### [What is being asked]
Give the records again in full, exactly as they appear, but without the pictures.

### [Data for this task]
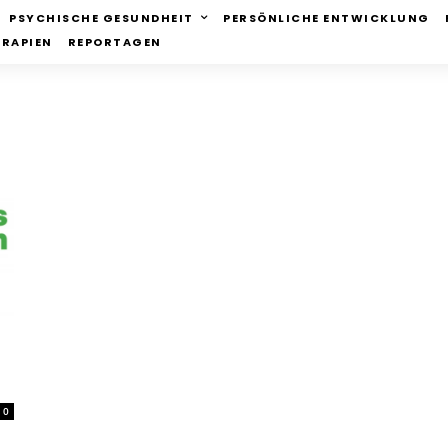
PSYCHISCHE GESUNDHEIT
PERSÖNLICHE ENTWICKLUNG
ERAPIEN
REPORTAGEN
0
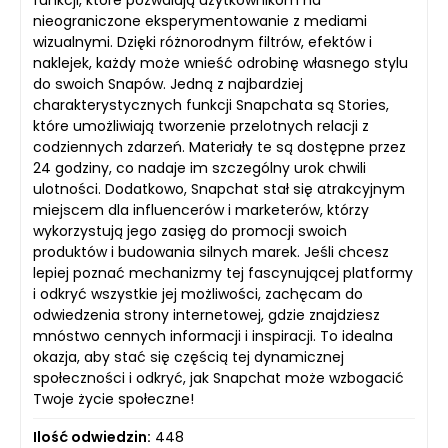
funkcji, które pozwalają użytkownikom na
nieograniczone eksperymentowanie z mediami
wizualnymi. Dzięki różnorodnym filtrów, efektów i
naklejek, każdy może wnieść odrobinę własnego stylu
do swoich Snapów. Jedną z najbardziej
charakterystycznych funkcji Snapchata są Stories,
które umożliwiają tworzenie przelotnych relacji z
codziennych zdarzeń. Materiały te są dostępne przez
24 godziny, co nadaje im szczególny urok chwili
ulotności. Dodatkowo, Snapchat stał się atrakcyjnym
miejscem dla influencerów i marketerów, którzy
wykorzystują jego zasięg do promocji swoich
produktów i budowania silnych marek. Jeśli chcesz
lepiej poznać mechanizmy tej fascynującej platformy
i odkryć wszystkie jej możliwości, zachęcam do
odwiedzenia strony internetowej, gdzie znajdziesz
mnóstwo cennych informacji i inspiracji. To idealna
okazja, aby stać się częścią tej dynamicznej
społeczności i odkryć, jak Snapchat może wzbogacić
Twoje życie społeczne!
Ilość odwiedzin:
448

### [Your response]
PSYCHISCHE GESUNDHEIT
PERSÖNLICHE ENTWICKLUNG
ERAPIEN
REPORTAGEN
0
funkcji, które pozwalają użytkownikom na
nieograniczone eksperymentowanie z mediami
wizualnymi. Dzięki różnorodnym filtrów, efektów i
naklejek, każdy może wnieść odrobinę własnego stylu
do swoich Snapów. Jedną z najbardziej
charakterystycznych funkcji Snapchata są Stories,
które umożliwiają tworzenie przelotnych relacji z
codziennych zdarzeń. Materiały te są dostępne przez
24 godziny, co nadaje im szczególny urok chwili
ulotności. Dodatkowo, Snapchat stał się atrakcyjnym
miejscem dla influencerów i marketerów, którzy
wykorzystują jego zasięg do promocji swoich
produktów i budowania silnych marek. Jeśli chcesz
lepiej poznać mechanizmy tej fascynującej platformy
i odkryć wszystkie jej możliwości, zachęcam do
odwiedzenia strony internetowej, gdzie znajdziesz
mnóstwo cennych informacji i inspiracji. To idealna
okazja, aby stać się częścią tej dynamicznej
społeczności i odkryć, jak Snapchat może wzbogacić
Twoje życie społeczne!
Ilość odwiedzin:
448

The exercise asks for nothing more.